By Jeremiah Shelor, August 3, 2015

In a speech unveiling the final version of his plan to reduce carbon emissions from U.S. power plants, President Barack Obama said Monday that the nation must move quickly to combat climate change.


But state officials — as they have since the draft version of the U.S. Environmental Protection Agency’s Clean Power Plan was revealed last summer — denounced the rule Monday as an overreaching regulation that will harm the coal industry and the West Virginia economy.


Using figures slightly more stringent than the draft version of the rule, Obama said Monday that the Clean Power Plan will reduce carbon emissions from U.S. power plants by 32 percent by 2030 compared to 2005 levels.
Comments from state officials Monday centered on the expectation that the rule will reduce the use of coal for generating electricity and thus harm the West Virginia coal industry...

U.S. Rep.

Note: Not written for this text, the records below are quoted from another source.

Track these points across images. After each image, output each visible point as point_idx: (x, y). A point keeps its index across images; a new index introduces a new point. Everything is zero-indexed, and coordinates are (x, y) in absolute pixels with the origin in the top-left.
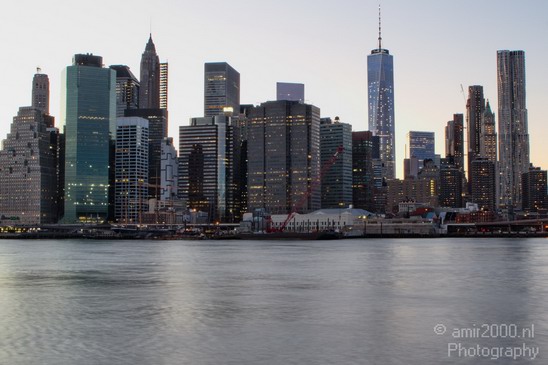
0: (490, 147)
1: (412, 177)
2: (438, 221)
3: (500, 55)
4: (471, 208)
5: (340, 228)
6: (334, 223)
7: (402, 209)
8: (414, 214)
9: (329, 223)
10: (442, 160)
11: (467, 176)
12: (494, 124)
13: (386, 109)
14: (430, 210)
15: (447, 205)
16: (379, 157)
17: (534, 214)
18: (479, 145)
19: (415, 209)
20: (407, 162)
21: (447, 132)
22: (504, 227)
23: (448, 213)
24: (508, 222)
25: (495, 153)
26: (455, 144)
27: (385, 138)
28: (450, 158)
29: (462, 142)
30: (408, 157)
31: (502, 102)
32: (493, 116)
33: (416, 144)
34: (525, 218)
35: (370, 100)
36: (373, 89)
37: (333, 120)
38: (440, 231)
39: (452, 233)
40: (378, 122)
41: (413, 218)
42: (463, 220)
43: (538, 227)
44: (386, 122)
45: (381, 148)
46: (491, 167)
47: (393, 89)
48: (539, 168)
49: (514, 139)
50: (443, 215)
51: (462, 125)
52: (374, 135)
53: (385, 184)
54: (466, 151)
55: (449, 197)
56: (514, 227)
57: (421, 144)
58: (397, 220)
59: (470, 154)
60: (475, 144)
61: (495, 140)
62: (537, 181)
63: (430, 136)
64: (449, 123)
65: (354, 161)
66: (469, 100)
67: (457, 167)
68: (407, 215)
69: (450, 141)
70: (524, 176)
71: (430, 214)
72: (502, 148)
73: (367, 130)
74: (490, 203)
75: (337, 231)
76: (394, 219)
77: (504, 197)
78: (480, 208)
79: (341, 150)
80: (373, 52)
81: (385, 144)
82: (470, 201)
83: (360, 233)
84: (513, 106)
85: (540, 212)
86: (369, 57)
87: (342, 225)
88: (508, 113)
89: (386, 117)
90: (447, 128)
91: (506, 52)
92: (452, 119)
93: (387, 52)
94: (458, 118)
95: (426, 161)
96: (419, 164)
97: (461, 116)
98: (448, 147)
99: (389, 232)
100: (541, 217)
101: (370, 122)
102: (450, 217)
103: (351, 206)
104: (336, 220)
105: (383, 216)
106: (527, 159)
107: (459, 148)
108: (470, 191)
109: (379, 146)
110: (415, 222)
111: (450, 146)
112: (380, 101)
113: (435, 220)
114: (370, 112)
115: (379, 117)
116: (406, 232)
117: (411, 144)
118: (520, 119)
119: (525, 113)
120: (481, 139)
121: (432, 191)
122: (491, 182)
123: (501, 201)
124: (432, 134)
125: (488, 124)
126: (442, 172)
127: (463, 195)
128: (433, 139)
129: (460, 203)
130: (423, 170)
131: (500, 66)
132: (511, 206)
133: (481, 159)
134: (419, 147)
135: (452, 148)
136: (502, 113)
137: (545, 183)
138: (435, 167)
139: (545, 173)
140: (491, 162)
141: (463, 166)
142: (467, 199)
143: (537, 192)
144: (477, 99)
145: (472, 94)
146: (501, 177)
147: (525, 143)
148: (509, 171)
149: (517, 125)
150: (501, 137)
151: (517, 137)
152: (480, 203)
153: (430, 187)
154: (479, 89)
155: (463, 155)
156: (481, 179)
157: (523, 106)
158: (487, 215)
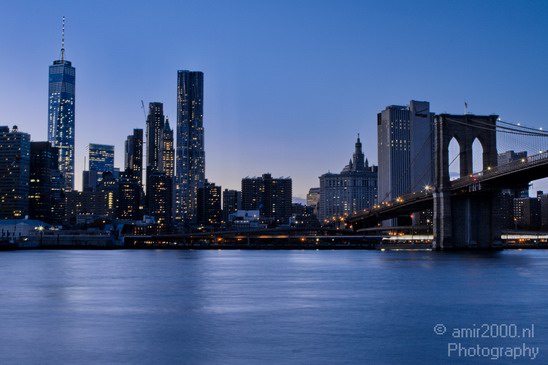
0: (168, 162)
1: (91, 189)
2: (115, 233)
3: (180, 74)
4: (148, 221)
5: (15, 239)
6: (8, 234)
7: (79, 221)
8: (92, 226)
9: (4, 234)
10: (121, 173)
11: (145, 190)
12: (172, 140)
13: (66, 121)
14: (108, 222)
15: (124, 218)
16: (57, 168)
17: (208, 227)
18: (157, 160)
19: (92, 221)
20: (85, 174)
21: (127, 146)
22: (179, 240)
23: (125, 226)
24: (183, 234)
25: (173, 168)
26: (134, 158)
27: (64, 150)
28: (129, 171)
29: (141, 156)
30: (87, 169)
31: (181, 118)
32: (172, 132)
33: (96, 157)
34: (199, 231)
35: (50, 111)
36: (53, 100)
37: (11, 130)
38: (117, 243)
39: (129, 245)
40: (58, 133)
41: (90, 230)
42: (140, 232)
43: (211, 240)
44: (65, 134)
45: (60, 159)
46: (169, 182)
47: (74, 101)
48: (213, 184)
49: (191, 155)
50: (120, 227)
51: (141, 140)
52: (53, 145)
53: (63, 195)
55: (127, 210)
56: (188, 239)
57: (101, 156)
58: (74, 231)
59: (148, 168)
60: (151, 159)
61: (173, 156)
62: (212, 197)
63: (110, 149)
64: (129, 137)
65: (32, 171)
66: (149, 116)
67: (136, 180)
68: (85, 227)
69: (129, 155)
70: (199, 191)
71: (107, 226)
72: (180, 163)
73: (46, 140)
74: (167, 216)
75: (12, 242)
76: (71, 231)
77: (180, 210)
78: (157, 220)
79: (18, 160)
80: (55, 63)
81: (64, 156)
82: (147, 214)
83: (36, 243)
84: (190, 124)
85: (213, 225)
86: (50, 67)
87: (17, 236)
88: (186, 131)
89: (66, 128)
90: (127, 142)
91: (186, 72)
92: (132, 133)
93: (70, 63)
94: (138, 133)
95: (105, 174)
96: (98, 176)
97: (141, 131)
98: (128, 160)
99: (66, 243)
100: (214, 230)
101: (50, 134)
102: (128, 229)
103: (27, 217)
104: (11, 230)
105: (61, 227)
106: (202, 175)
107: (139, 163)
108: (146, 205)
109: (57, 157)
110: (92, 234)
112: (60, 112)
113: (113, 233)
114: (50, 123)
115: (58, 128)
116: (83, 244)
117: (91, 156)
118: (198, 137)
119: (202, 132)
120: (160, 154)
121: (110, 203)
122: (168, 196)
123: (177, 215)
124: (112, 147)
125: (167, 140)
126: (121, 185)
127: (141, 208)
128: (113, 152)
129: (138, 215)
130: (101, 183)
131: (180, 85)
132: (186, 220)
133: (159, 174)
134: (98, 159)
135: (131, 162)
136: (180, 130)
137: (219, 198)
138: (114, 180)
139: (219, 189)
140: (169, 177)
141: (141, 180)
142: (144, 212)
143: (211, 207)
144: (157, 116)
145: (152, 110)
146: (177, 191)
147: (201, 160)
148: (185, 185)
149: (194, 142)
150: (180, 153)
151: (193, 153)
152: (157, 217)
153: (108, 199)
154: (159, 106)
155: (141, 169)
156: (158, 193)
157: (200, 124)
158: (163, 228)
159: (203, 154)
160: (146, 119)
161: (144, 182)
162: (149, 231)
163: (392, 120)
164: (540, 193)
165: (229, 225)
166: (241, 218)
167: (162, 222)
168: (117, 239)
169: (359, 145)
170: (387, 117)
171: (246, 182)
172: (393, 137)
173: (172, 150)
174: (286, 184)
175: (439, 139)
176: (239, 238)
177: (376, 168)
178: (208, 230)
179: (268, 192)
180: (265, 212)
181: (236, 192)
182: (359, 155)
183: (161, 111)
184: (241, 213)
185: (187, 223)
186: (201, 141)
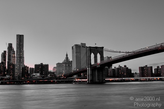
0: (14, 60)
3: (17, 35)
4: (8, 77)
11: (7, 68)
12: (15, 54)
15: (1, 76)
17: (25, 78)
18: (10, 59)
21: (2, 55)
22: (17, 82)
24: (18, 80)
25: (15, 62)
26: (4, 59)
28: (2, 63)
29: (6, 58)
31: (17, 48)
32: (15, 52)
34: (23, 79)
42: (5, 80)
43: (26, 82)
46: (14, 65)
49: (20, 58)
51: (6, 54)
55: (2, 73)
56: (19, 82)
59: (8, 62)
60: (9, 59)
64: (2, 53)
67: (4, 65)
69: (2, 58)
70: (23, 68)
72: (17, 60)
74: (13, 75)
77: (17, 73)
78: (10, 77)
82: (8, 75)
84: (20, 49)
85: (26, 78)
88: (19, 51)
90: (2, 54)
91: (19, 35)
92: (3, 52)
94: (5, 52)
97: (6, 51)
100: (27, 79)
102: (2, 79)
106: (23, 63)
119: (23, 51)
122: (13, 69)
123: (16, 75)
125: (13, 54)
127: (6, 73)
129: (5, 75)
131: (17, 39)
132: (19, 76)
133: (11, 63)
135: (3, 60)
136: (17, 51)
137: (28, 70)
139: (28, 67)
140: (14, 64)
142: (7, 74)
143: (26, 72)
144: (11, 47)
145: (9, 45)
146: (16, 68)
148: (18, 67)
149: (21, 54)
150: (17, 57)
151: (21, 58)
152: (10, 75)
154: (11, 44)
155: (6, 62)
156: (11, 69)
157: (23, 49)
158: (12, 79)
159: (24, 57)
160: (7, 48)
161: (7, 66)
162: (8, 80)
163: (76, 48)
164: (115, 67)
165: (31, 78)
166: (34, 76)
169: (67, 55)
170: (74, 47)
171: (36, 66)
172: (76, 53)
173: (15, 57)
174: (47, 66)
175: (88, 53)
176: (34, 81)
177: (72, 61)
178: (25, 79)
179: (42, 68)
180: (41, 74)
181: (33, 68)
182: (67, 58)
184: (34, 74)
186: (23, 54)
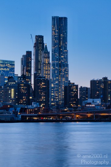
0: (47, 70)
2: (15, 113)
3: (54, 18)
4: (35, 106)
8: (2, 109)
10: (19, 77)
11: (33, 87)
12: (49, 57)
14: (11, 106)
15: (21, 104)
17: (70, 109)
18: (40, 69)
19: (2, 106)
21: (22, 61)
22: (54, 116)
23: (22, 108)
24: (56, 113)
25: (49, 74)
26: (27, 68)
28: (23, 76)
29: (31, 67)
31: (54, 44)
32: (49, 53)
33: (4, 68)
38: (17, 119)
39: (24, 120)
42: (30, 112)
46: (47, 82)
48: (74, 83)
49: (60, 66)
50: (18, 109)
51: (31, 57)
54: (33, 73)
55: (22, 99)
57: (7, 67)
59: (35, 74)
60: (37, 69)
61: (50, 67)
62: (72, 91)
63: (12, 63)
64: (23, 56)
66: (35, 44)
67: (28, 82)
70: (65, 87)
71: (11, 109)
72: (54, 71)
77: (54, 99)
78: (40, 105)
82: (35, 101)
84: (60, 48)
85: (73, 108)
91: (57, 17)
92: (25, 54)
94: (29, 53)
96: (5, 79)
97: (31, 52)
100: (74, 111)
102: (23, 110)
106: (67, 78)
107: (30, 71)
108: (34, 96)
110: (2, 113)
111: (23, 69)
113: (14, 113)
118: (64, 56)
119: (67, 52)
120: (42, 66)
121: (13, 95)
122: (47, 90)
123: (52, 102)
124: (14, 62)
125: (46, 58)
126: (19, 84)
127: (31, 98)
128: (14, 65)
129: (29, 102)
130: (7, 83)
131: (54, 25)
132: (58, 105)
133: (41, 77)
134: (5, 69)
136: (54, 51)
137: (77, 92)
138: (15, 81)
139: (77, 86)
140: (47, 79)
141: (31, 81)
142: (33, 100)
143: (72, 97)
144: (40, 43)
145: (37, 40)
146: (52, 88)
147: (66, 69)
148: (57, 84)
149: (62, 59)
150: (53, 65)
151: (62, 66)
152: (40, 103)
153: (11, 93)
154: (41, 37)
155: (31, 75)
156: (41, 89)
157: (66, 48)
158: (44, 110)
159: (67, 65)
160: (33, 45)
161: (33, 82)
162: (36, 112)
165: (83, 108)
166: (90, 104)
167: (43, 106)
168: (16, 116)
171: (93, 82)
173: (49, 63)
176: (89, 115)
178: (70, 111)
180: (104, 100)
181: (87, 88)
183: (43, 41)
184: (90, 100)
185: (58, 107)
186: (66, 58)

David McKinley, R-W.Va., questioned whether the projected emissions reductions that would be achieved by the Clean Power Plan justify the potential economic harm. McKinley also criticized the EPA for regulating energy policy without a new law from Congress.


“President Obama and the unelected bureaucrats at the EPA are acting without any input from Congress to ‘fundamentally transform’ our country. The so-called Clean Power Plan will increase energy costs on the people who can least afford it, kill jobs, raise prices for all goods, and make our electric grid less reliable,” McKinley said. “We are a nation of laws, not regulations. The president must stop this executive overreach and start to work with the American people’s elected representatives in Congress.”


For his part, Obama, during his address at the White House on Monday, fired back at the criticism the Clean Power Plan has received from coal-producing states like West Virginia.


“They will claim this plan is a ‘war on coal’ to scare up votes, even as they ignore my plan to actually invest in revitalizing coal country and supporting health care and retirement for coal miners and their families and retraining those workers for better-paying jobs and healthier jobs,” Obama said.


“Communities across America have been losing coal jobs for decades. I want to work with Congress to help them, not to use them as a political football. Partisan press releases aren’t going to help those families.”